Status: DEFUNCT - observed as of July, 13th, 2014. It likely closed a few weeks earlier. Da Big Kahuna soft-opened on Tuesday, May 8, 2012.

Description:
It was a great idea to bring a successful restaurant from Honolulu and Ft. Lauderdale and build it in the up-and-coming beach resort community of Jacksonville Beach. The interior was outfitted with some truly awesome tiki carvings from a local Jacksonville Beach carver who is also a TC member. But the place didn't last.

This place was exciting initially because it contained elements of real tiki, but unfortunately those were only the pretty wrappings on the outside.
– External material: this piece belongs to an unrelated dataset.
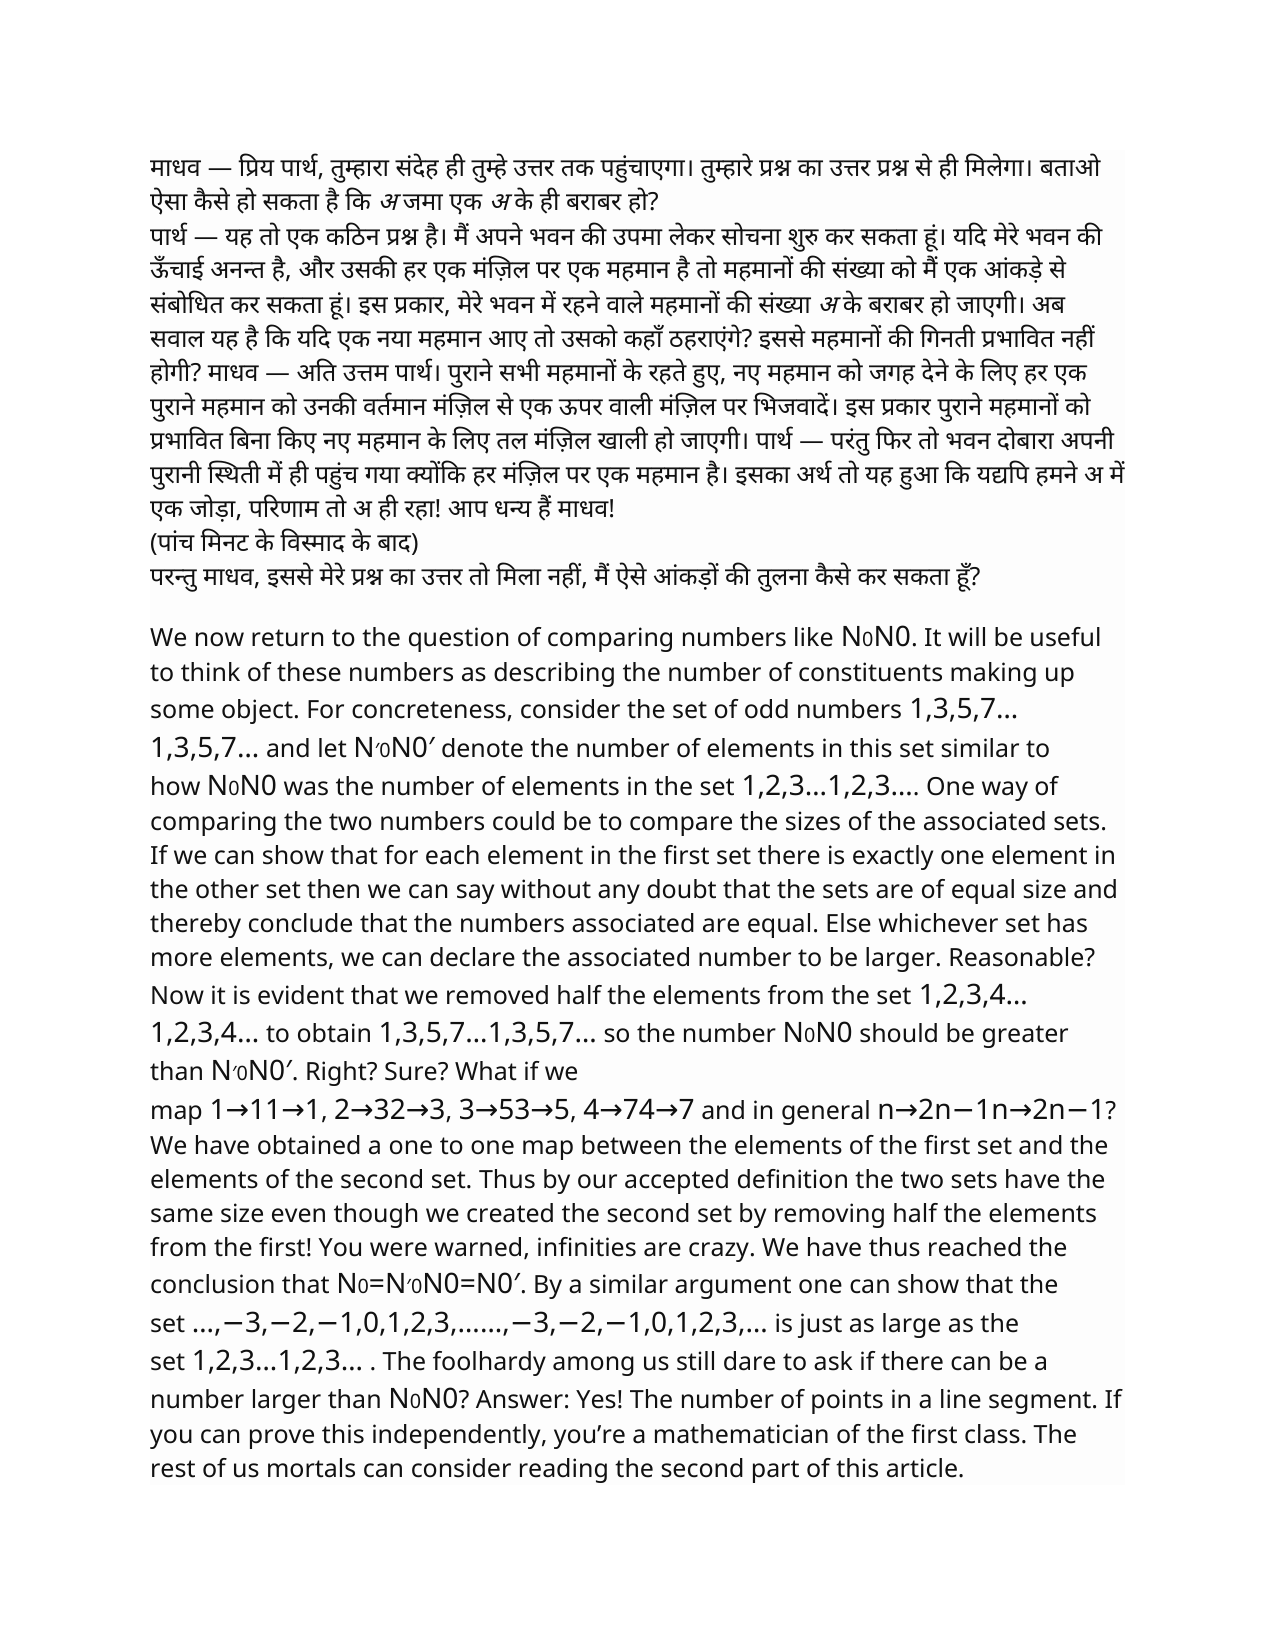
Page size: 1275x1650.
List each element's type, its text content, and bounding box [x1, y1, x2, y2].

text माधव — प्रिय पार्थ, तुम्हारा संदेह ही तुम्हे उत्तर तक पहुंचाएगा। तुम्हारे प्रश्न का उत्तर प्रश्न से ही मिलेगा। बताओ ऐसा कैसे हो सकता है कि अ जमा एक अ के ही बराबर हो? पार्थ — यह तो एक कठिन प्रश्न है। मैं अपने भवन की उपमा लेकर सोचना शुरु कर सकता हूं। यदि मेरे भवन की ऊँचाई अनन्त है, और उसकी हर एक मंज़िल पर एक महमान है तो महमानों की संख्या को मैं एक आंकड़े से संबोधित कर सकता हूं। इस प्रकार, मेरे भवन में रहने वाले महमानों की संख्या अ के बराबर हो जाएगी। अब सवाल यह है कि यदि एक नया महमान आए तो उसको कहाँ ठहराएंगे? इससे महमानों की गिनती प्रभावित नहीं होगी? माधव — अति उत्तम पार्थ। पुराने सभी महमानों के रहते हुए, नए महमान को जगह देने के लिए हर एक पुराने महमान को उनकी वर्तमान मंज़िल से एक ऊपर वाली मंज़िल पर भिजवादें। इस प्रकार पुराने महमानों को प्रभावित बिना किए नए महमान के लिए तल मंज़िल खाली हो जाएगी। पार्थ — परंतु फिर तो भवन दोबारा अपनी पुरानी स्थिती में ही पहुंच गया क्योंकि हर मंज़िल पर एक महमान है। इसका अर्थ तो यह हुआ कि यद्यपि हमने अ में एक जोड़ा, परिणाम तो अ ही रहा! आप धन्य हैं माधव! (पांच मिनट के विस्माद के बाद) परन्तु माधव, इससे मेरे प्रश्न का उत्तर तो मिला नहीं, मैं ऐसे आंकड़ों की तुलना कैसे कर सकता हूँ? [150, 150, 1125, 593]
text We now return to the question of comparing numbers like N0N0. It will be useful to think of these numbers as describing the number of constituents making up some object. For concreteness, consider the set of odd numbers 1,3,5,7…1,3,5,7… and let N′0N0′ denote the number of elements in this set similar to how N0N0 was the number of elements in the set 1,2,3…1,2,3…. One way of comparing the two numbers could be to compare the sizes of the associated sets. If we can show that for each element in the first set there is exactly one element in the other set then we can say without any doubt that the sets are of equal size and thereby conclude that the numbers associated are equal. Else whichever set has more elements, we can declare the associated number to be larger. Reasonable? Now it is evident that we removed half the elements from the set 1,2,3,4…1,2,3,4… to obtain 1,3,5,7…1,3,5,7… so the number N0N0 should be greater than N′0N0′. Right? Sure? What if we map 1→11→1, 2→32→3, 3→53→5, 4→74→7 and in general n→2n−1n→2n−1? We have obtained a one to one map between the elements of the first set and the elements of the second set. Thus by our accepted definition the two sets have the same size even though we created the second set by removing half the elements from the first! You were warned, infinities are crazy. We have thus reached the conclusion that N0=N′0N0=N0′. By a similar argument one can show that the set …,−3,−2,−1,0,1,2,3,……,−3,−2,−1,0,1,2,3,… is just as large as the set 1,2,3…1,2,3… . The foolhardy among us still dare to ask if there can be a number larger than N0N0? Answer: Yes! The number of points in a line segment. If you can prove this independently, you’re a mathematician of the first class. The rest of us mortals can consider reading the second part of this article. [150, 616, 1125, 1485]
Inside, the restaurant suffered from several things:

  • Staff had little or no knowledge of tiki and that made it "just another
    place for folks to eat, drink, and party."
  • The bar was typically staffed by low-end but very friendly bartenders.
    Generally they would not know what mixology was if it bit them on their
    butts.
  • A somewhat cheesy, almost Jimmy Buffett-like, interior which was quite "thin."
    It looked like the converted store-front that it was despite previously
    having been a pretty cool Brazilian steak house.

But the food was good, especially the Hawaiian favorite "Loco Moco." And anything with their pulled pork was also very good.

Northeast Florida Tiki Central members met up there 2 or 3 times before it became obvious that the place was just too thin to make it a regular stop. With the growth of craft cocktail bars serving real Mai Tais and other great drinks very close by, the bar at Da Big Kahuna quickly became a place good for little more than watching cute beach bartenders pushing their infused fruity drinks made with crappy food-supplier house-brand flavored spirits.

The carved tikis alone made this place a welcome addition to the beach. But the owners misreading the true interests and desires of potential customers eventually turned this into a basic college bar and restaurant. They missed attracting the higher-end demographic who would have generated repeat business, who would have brought their friends, and helped the place stay open and continue to grow and develop. There is a lot of money at the beaches, so they were located in a good market. But some entrepreneurial magic was missing and that seems to have contributed to the rapid demise of this establishment.

Northeast Florida needs to see the return of tiki, and Da Big Kahuna was a great start. I was disappointed when I saw that it had closed, but I almost instantly realized that I had stopped going there in favor of the other craft cocktail bars which opened in Northeast Florida during the past three and four years.